Trecho para ler:
#Resenhando1
Inauguro aqui o quadro resenhando, em que postaremos resenhas de obras edificantes e pertinentes.
Começo com um livro que trata do cristão na modernidade.
Livro: Icabode:Da mente de
Cristo à consciência moderna
Autor: Rubem Martins Amorese
Viçosa: Editora Ultimato,
1998.
RUBEM M. AMORESE é
presbítero na Igreja Presbiteriana do Planalto -IPP em
Brasília. É formado em Comunicação Social, pela UERJ e tem mestrado em
Comunicação, pela Universidade de Brasília, e pós-graduação em Informática na
Universidade Católica de Brasília. Amorese é autor de alguns livros,
entre eles “Icabode:Da mente de
Cristo à consciência moderna” e tem uma coluna na Revista Ultimato,
chamada "Ponto Final”.
“Icabode” é um convite a reflexão sobre a modernidade e seus
desdobramentos sobre a fé e a missão da igreja. É a grande tarefa que a igreja
de Cristo terá que enfrentar, uma vez que a modernidade é uma ameaça à natureza
e ao significado da própria igreja.
O grande desafio que a igreja tem pela frente é o de
conseguir preservar o propósito original da aliança de Deus com o seu povo e o
de continuar sendo a autêntica igreja de Cristo.
No continente Europeu, que foi o berço do cristianismo e na
América do Norte, a modernidade tornou-se uma força devastadora do
cristianismo. Todas as tentativas colocadas em prática com o propósito de
atingir a igreja de Cristo nestes dois mil anos, tanto por parte dos
imperadores que perseguiram a igreja, bem como diversas correntes heréticas que
se levantaram na idade média, não conseguiram atingi-la tão acintosamente
como a modernidade.
“Icabode” descreve o
fenômeno da modernidade, que segundo Amorese é sustentada por um tripé: a
secularização, a privatização e a pluralização. São algumas destas novas
realidades que tem afetado as relações
humanas e religiosas. O propósito deste livro é chamar a atenção da igreja para
a compreensão e o discernimento de ações e reações que serão necessárias para a
grande caminhada que teremos pela frente até chegarmos em definitivo a Canaã, a
terra prometida. O que o povo de Deus precisa saber é que precisa ser e se
comportar como povo de Deus em frente ao novo contexto, assim como Ele orientou
seu povo na entrada de Canaã, Ele nos orienta neste mundo moderno frente às
contradições trazidas pela secularização, privatização e pluralização.
Narrando a criação de uma cidade fictícia denominada “Cabo
Verde”, o autor nos faz passear pelos diferentes momentos e transformações
desde a criação de uma sociedade até ao advento da modernidade e suas
implicações. Ele mostra como a modernização modificou o modo de pensar e
escolher da população, o estilo de governo, a religião e até o modelo familiar.

Pedido: Atualize a parte da resenha que começa com as palavras contendo "#Resenhando1" e termina com "cristão na modernidade.", trocando "edificantes" por "inspiradoras".

Linhas de dados:
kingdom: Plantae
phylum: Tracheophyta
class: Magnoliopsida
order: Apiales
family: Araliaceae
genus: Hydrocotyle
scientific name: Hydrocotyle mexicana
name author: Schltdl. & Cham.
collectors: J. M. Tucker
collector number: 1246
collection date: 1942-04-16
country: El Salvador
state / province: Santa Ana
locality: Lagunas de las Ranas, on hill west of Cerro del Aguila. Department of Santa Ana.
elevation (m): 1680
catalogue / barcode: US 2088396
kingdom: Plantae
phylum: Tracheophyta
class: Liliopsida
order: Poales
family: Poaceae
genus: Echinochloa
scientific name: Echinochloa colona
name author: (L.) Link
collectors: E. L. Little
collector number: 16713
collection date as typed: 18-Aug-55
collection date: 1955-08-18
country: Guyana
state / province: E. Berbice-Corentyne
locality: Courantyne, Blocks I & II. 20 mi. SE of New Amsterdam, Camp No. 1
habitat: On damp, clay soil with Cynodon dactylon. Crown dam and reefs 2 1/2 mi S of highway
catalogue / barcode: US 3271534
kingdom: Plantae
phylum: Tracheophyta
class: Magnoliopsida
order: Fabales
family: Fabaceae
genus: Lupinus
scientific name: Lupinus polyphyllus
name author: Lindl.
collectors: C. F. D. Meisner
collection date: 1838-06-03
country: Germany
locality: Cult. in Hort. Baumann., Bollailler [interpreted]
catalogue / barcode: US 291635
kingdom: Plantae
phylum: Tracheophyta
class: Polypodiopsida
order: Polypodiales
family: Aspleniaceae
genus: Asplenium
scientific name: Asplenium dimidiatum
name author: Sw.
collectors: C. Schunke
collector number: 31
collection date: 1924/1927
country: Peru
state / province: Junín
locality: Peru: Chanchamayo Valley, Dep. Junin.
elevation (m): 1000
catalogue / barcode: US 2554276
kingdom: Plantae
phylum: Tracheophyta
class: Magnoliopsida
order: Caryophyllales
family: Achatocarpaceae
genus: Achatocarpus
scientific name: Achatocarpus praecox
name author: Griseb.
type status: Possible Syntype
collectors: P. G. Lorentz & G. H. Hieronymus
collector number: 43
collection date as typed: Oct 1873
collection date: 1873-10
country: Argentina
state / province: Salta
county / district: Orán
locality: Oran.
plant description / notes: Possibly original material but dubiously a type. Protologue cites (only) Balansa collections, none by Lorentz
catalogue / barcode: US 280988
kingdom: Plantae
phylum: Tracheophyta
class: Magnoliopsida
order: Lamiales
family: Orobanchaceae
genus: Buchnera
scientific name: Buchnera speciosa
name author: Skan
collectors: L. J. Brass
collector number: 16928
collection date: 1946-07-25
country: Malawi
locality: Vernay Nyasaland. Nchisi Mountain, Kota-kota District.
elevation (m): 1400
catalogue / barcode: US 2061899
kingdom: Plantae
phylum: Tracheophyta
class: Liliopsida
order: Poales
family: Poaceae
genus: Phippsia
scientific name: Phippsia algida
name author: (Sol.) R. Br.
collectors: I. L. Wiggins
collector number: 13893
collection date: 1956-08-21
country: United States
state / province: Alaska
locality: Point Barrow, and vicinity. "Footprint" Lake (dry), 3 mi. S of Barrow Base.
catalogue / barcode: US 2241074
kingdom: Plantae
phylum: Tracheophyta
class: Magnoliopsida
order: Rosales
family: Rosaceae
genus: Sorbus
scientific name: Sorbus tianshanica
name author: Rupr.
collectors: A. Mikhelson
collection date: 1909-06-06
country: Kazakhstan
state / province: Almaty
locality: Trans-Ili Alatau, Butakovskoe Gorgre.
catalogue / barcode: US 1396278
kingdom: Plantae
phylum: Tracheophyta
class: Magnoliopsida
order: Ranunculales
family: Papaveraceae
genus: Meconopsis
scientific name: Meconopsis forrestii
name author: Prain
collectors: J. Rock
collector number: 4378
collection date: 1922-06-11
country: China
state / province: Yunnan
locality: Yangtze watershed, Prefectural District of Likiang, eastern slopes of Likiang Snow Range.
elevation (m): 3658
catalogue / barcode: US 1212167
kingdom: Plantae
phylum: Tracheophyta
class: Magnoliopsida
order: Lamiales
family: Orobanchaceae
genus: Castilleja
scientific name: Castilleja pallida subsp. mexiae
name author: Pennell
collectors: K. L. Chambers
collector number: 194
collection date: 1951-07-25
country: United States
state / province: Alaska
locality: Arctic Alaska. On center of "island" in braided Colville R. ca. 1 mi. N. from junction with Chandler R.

Resposta completa:
#Resenhando1
Inauguro aqui o quadro resenhando, em que postaremos resenhas de obras inspiradoras e pertinentes.
Começo com um livro que trata do cristão na modernidade.